(Continued from The Good Med Check II: Getting to Know You)
Shorter visits to the psychiatrist translate into more than lower cost to the patient and higher income for the doctor.
Blogger Steven Balt commented on my first post in this series: "And be sure to get it all done in the 15 minutes you're allotted for each patient!!" Come to think of it, the usual pejorative label actually reads "15 minute med check." Steve refers to this as a "cookie-cutter treatment mentality" and tells us he works part-time in a community mental health center. I surmise that means sicker patients with fewer resources and less discretion on the part of the psychiatrist in determining the schedule. More likely than not many if not most patients could use more than 15 minutes even for a med check. In my practice, however, I have the luxury of determining how often I schedule patients. Maybe I'm spoiled. Even if I schedule a different patient every 15 minutes, many of the visits take less than five minutes, so I can spend more time with others. And we all pray for late cancellations and no-shows on busy days, so we can get some (administrative) work done.
The tradition of the 50 minute hour has raised expectations in psychiatry more than any other medical specialty that patient and doctor will have time to chat. It's not just about psychotherapy. Both patient and psychiatrist complain that loss of such relaxed visits resulted from a need to limit payment. As psychiatrists have moved away from the 50 minute hour because of financial considerations patients have questioned the now standard practice of charging almost as much for a medication management encounter as they might have to pay for full session psychotherapy, or the converse, from the psychiatrist pointed view, of getting paid little more for what really occupies an entire hour than they can charge four (or more) times in that same hour. But what does the psychiatrist really get paid for? Not just time.
Consider treatment of two patients for an entire year. One patient gets 50 minute sessions weekly while the other gets four 15 minute medication management encounters during the same year. The psychiatrist still likely spends equivalent amounts of time with administrative work like prescription refills, and each of the two cases represents similar risk of a professional liability lawsuit. Yet the annual revenue for the two patients differs dramatically. This should explain to some degree the apparent discrepancy in the two fees charged. And while some patients still want to spend lots of time talking to the doctor, or actually doing psychotherapy, others resent having to present themselves more than once a year just to get that prescription renewed. After all, if something goes wrong they know they can always schedule an earlier appointment.

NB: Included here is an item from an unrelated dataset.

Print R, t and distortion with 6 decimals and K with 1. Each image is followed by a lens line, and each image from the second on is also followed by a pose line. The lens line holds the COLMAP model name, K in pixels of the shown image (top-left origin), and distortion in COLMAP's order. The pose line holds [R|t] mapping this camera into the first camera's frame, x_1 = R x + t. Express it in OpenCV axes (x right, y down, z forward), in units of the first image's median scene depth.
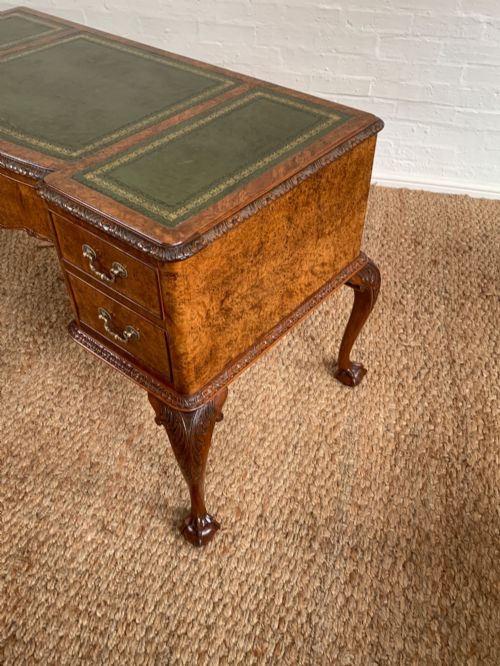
lens RADIAL K [[595.2, 0, 250.6], [0, 595.2, 328.6], [0, 0, 1]] dist [0.013683, -0.012711]
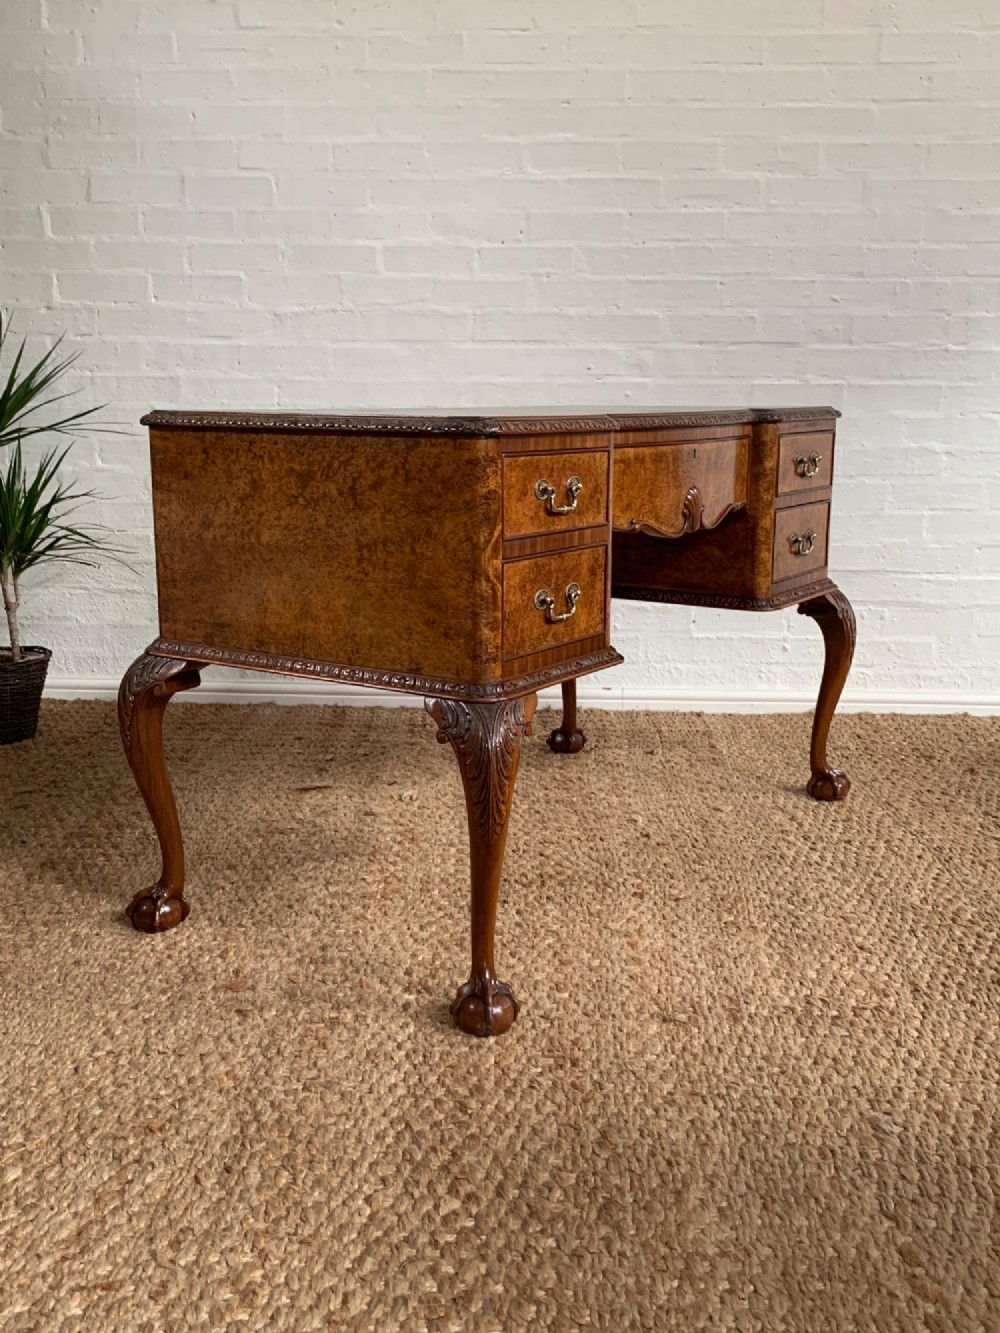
lens RADIAL K [[1355.7, 0, 505.0], [0, 1355.7, 662.4], [0, 0, 1]] dist [0.141211, -0.426478]
pose [[0.983458, -0.035458, 0.177631, -0.585705], [0.122968, 0.850746, -0.510990, 0.655615], [-0.133000, 0.524380, 0.841033, -0.235739]]
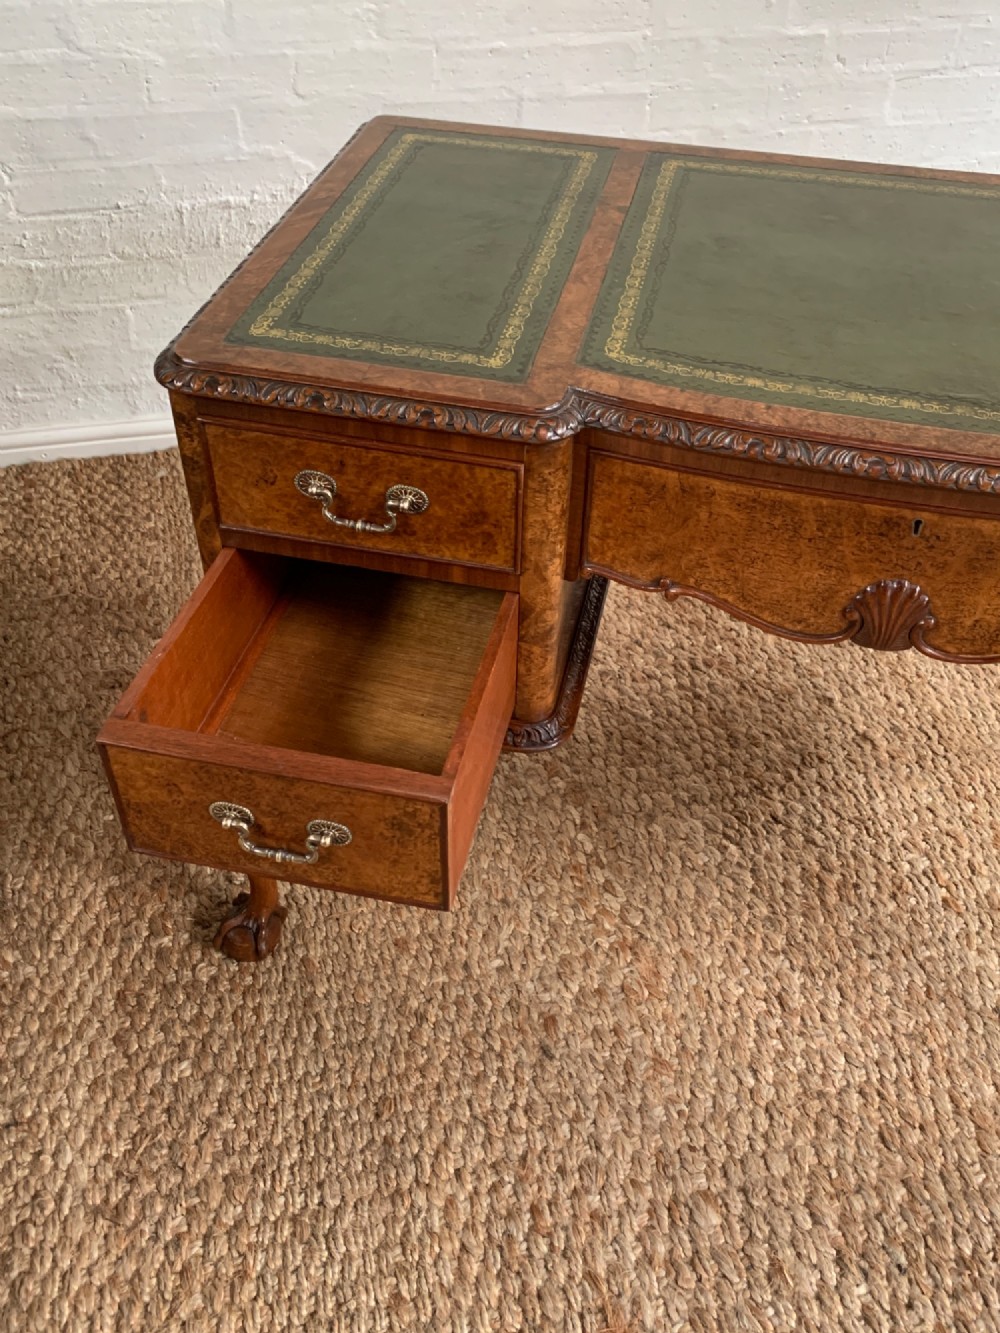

Shorter visits make for more flexible scheduling too. Double booking full session psychotherapy means someone has to reschedule or sit it out for an hour in the waiting room. But when you double book medication management encounters accommodating both patients requires only that one wait for an extra 10 to 15 minutes. This makes it more feasible to schedule an encounter earlier to address a problem that cannot wait the usual interval. The same applies to phone calls. Some psychiatrists still seem to interrupt psychotherapy sessions for "emergency" phone calls (a bad idea in my book), but a fifteen minute med management encounter means postponing that call fifteen minutes at most, making interruption unnecessary.